- _TO DO_
Without changing a word, repeat the data, and include no pictures.

- _SOURCE INFORMATION_
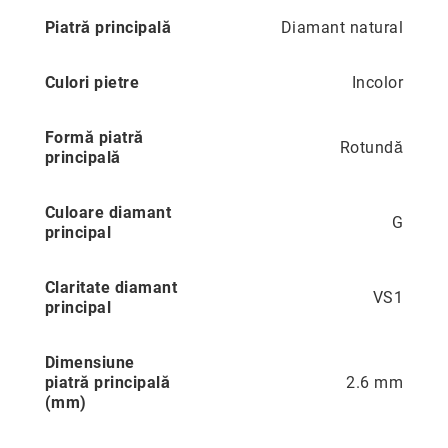
Aur
Mai
Piatră principală
Diamant natural
în
multe
două
informatii
culori
Culori pietre
Incolor
Inele
de
Formă piatră
logodnă
Rotundă
principală
În
stoc
Aur
Culoare diamant
alb
G
principal
Aur
galben
Claritate diamant
VS1
Aur
principal
roz
Platină
Dimensiune
Cu
piatră principală
2.6 mm
o
(mm)
piatră
(Solitaire)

- _RESPONSE BELOW_
Aur
Mai
Piatră principală
Diamant natural
în
multe
două
informatii
culori
Culori pietre
Incolor
Inele
de
Formă piatră
logodnă
Rotundă
principală
În
stoc
Aur
Culoare diamant
alb
G
principal
Aur
galben
Claritate diamant
VS1
Aur
principal
roz
Platină
Dimensiune
Cu
piatră principală
2.6 mm
o
(mm)
piatră
(Solitaire)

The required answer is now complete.